Honestly, I didn’t attend WFF this year, as you may (or may not) have noticed. But I still did some coverage anyway. A couple of capsule reviews amidst the storms we’re currently having in our province. Two very real stories with powerful feelings.
Mortality is a big thing to think about, especially when you’re in your last few days of life. I thought about it for years, since that day I saw it on TV, to my morbid sense of humour making funeral themed comics for cartoon characters. I’ve been thinking of it even more these past few months, because of something that happened. But now let’s focus on this movie. Jimmy (james Carrozo) is an elderly man who still knows how to have fun. He recently came up with a memorial service called a fun-eral and has invited his closest friends and neighbours along with some other people. This comes as a slight surprise to his caretaker Remi (Reshma Gajjar). Jim also finds himself seeing a strange spirit who calls itself his intuition (Lan Ben Porat), and deals with having Alzheimers, but he enjoys every minute of his life as if it were his last, which it is. First he speaks to a writer of memoirs named Andrew (Lou Taylor Pucci), who conducts an interview. This goes back into Jimmy’s olden days and he remembers childhood. Jimmy also talks about his obsession with the moon landing, his collection of moon memorabilia (hence the name), and his musical abilities as a singer. Jim also talks about one of his ex-lovers, another man named Rick (Miles Crawford) who he met at an audition. Sadly, Rick died during the AIDS epidemic. Meanwhile, all kinds of interesting guests show up outside Jim’s front door such as his death-doula Fritti (Debra Wilson) and two members of a church forbidding his kind of ceremony by protesting with megaphones
A beautifully made feature with both soothing visuals and good silly humour. The flashbacks are so interesting and show periods of time I’ve never been around for but they looked like fantastic periods of time. What I also like is how this film can conjure and collect so many emotions with not only a wide ranger of actors, but them having a wide range of moods and feelings, talking about death, family, and many complications.
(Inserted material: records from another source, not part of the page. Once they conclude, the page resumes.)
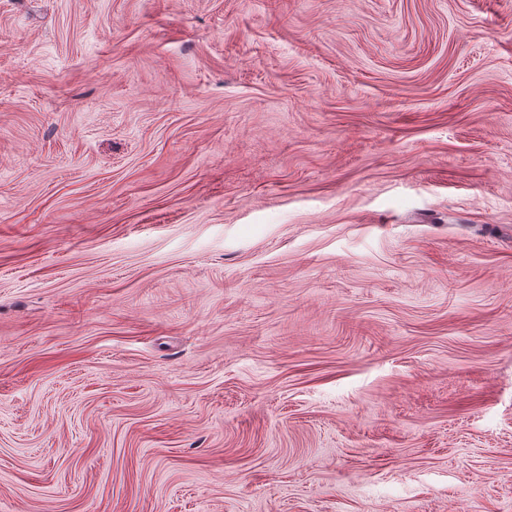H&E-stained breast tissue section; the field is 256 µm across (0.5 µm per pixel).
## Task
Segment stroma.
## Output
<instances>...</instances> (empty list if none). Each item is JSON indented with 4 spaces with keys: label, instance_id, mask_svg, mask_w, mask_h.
<instances>
[{
    "label": "stroma",
    "instance_id": "1",
    "mask_svg": "<svg viewBox=\"0 0 512 512\" xmlns=\"http://www.w3.org/2000/svg\"><path fill=\"white\" fill-rule=\"evenodd\" d=\"M0 512H512V0H0Z\"/></svg>",
    "mask_w": 512,
    "mask_h": 512
}]
</instances>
It really gets dark and disturbing at the end, but still ends on a high note. Maybe this is how my death should go.
Precious Leader Woman leads on to success
Let me tell you a strong Indigenous woman named Spencer O’Brien. She’s amazing, she’s cool, people listen to whatever she has to say. I’ll bet anyone could say just how awesome she is in the comments. Why is that? Because she is a champion snowboarder. The whole documentary tells about her life. First it starts out with her family in Alert Bay talking about her childhood. She seemed like a hardworking girl but as the youngest sibling but she was prone to poor sportsmanship and competitive attitude. My brother was similar. Anyways, the family often took trips to Mt. Cain and they would go up there for skiing. Eventually, Spencer took up snowboarding and had lots more fun with it. Spencer then got a sponsor named Jeff Martino who explains she was persistent and said she contacted him on her own without the help of parents. Jeff finally gave in and sponsored him. From there, Spencer got better and continued to improve. As she improved, her story becomes darker too because her sister Avis had a problem with drugs. But despite the issue, Avis got over her issues, and the family came together for a feast at a First Nations Ceremony where they got their Coquihalla names. The documentary also features Spencer’s former competitors, coaches, sponsors, and other people who supported her throughout her ambitious life. But living a life like that is edgy and dangerous and fast-paced, there’s always the oddity of accidents. Spencer’s body couldn’t take too much extreme sports and eventually after a great fall, it was too hard for her to move. This caused Spencer to shut herself out from the world and nobody saw her for long periods of time. The doctor found out she has arthritis and now it’s likely Spencer would never snowboard again. But thanks to a prescribed steroid, Spencer is up and at ‘em again. Soon, she sees gold as she wins the Golden Medal despite her condition.
This is one of those success stories that you think you’ve seen but really, there are some major differences. It’s an Indigenous woman and they need all the support they can get. Plus, it’s pretty cool to see an Indigenous woman as an athlete. I’ve never been much into sports and olympics unless I had to cover them for school assignments but when it comes to success stories and seeing people work hard to overcome obstacles, especially difficult ones like the ones mentioned, it gives me an incredible feeling. Everything about this is intense. Great b-roll footage of snowboarding and mountains, genuine interviews made with real feeling, and a story that people can understand and relate to. No better combination than family and extreme sports, mixed in this masterpiece.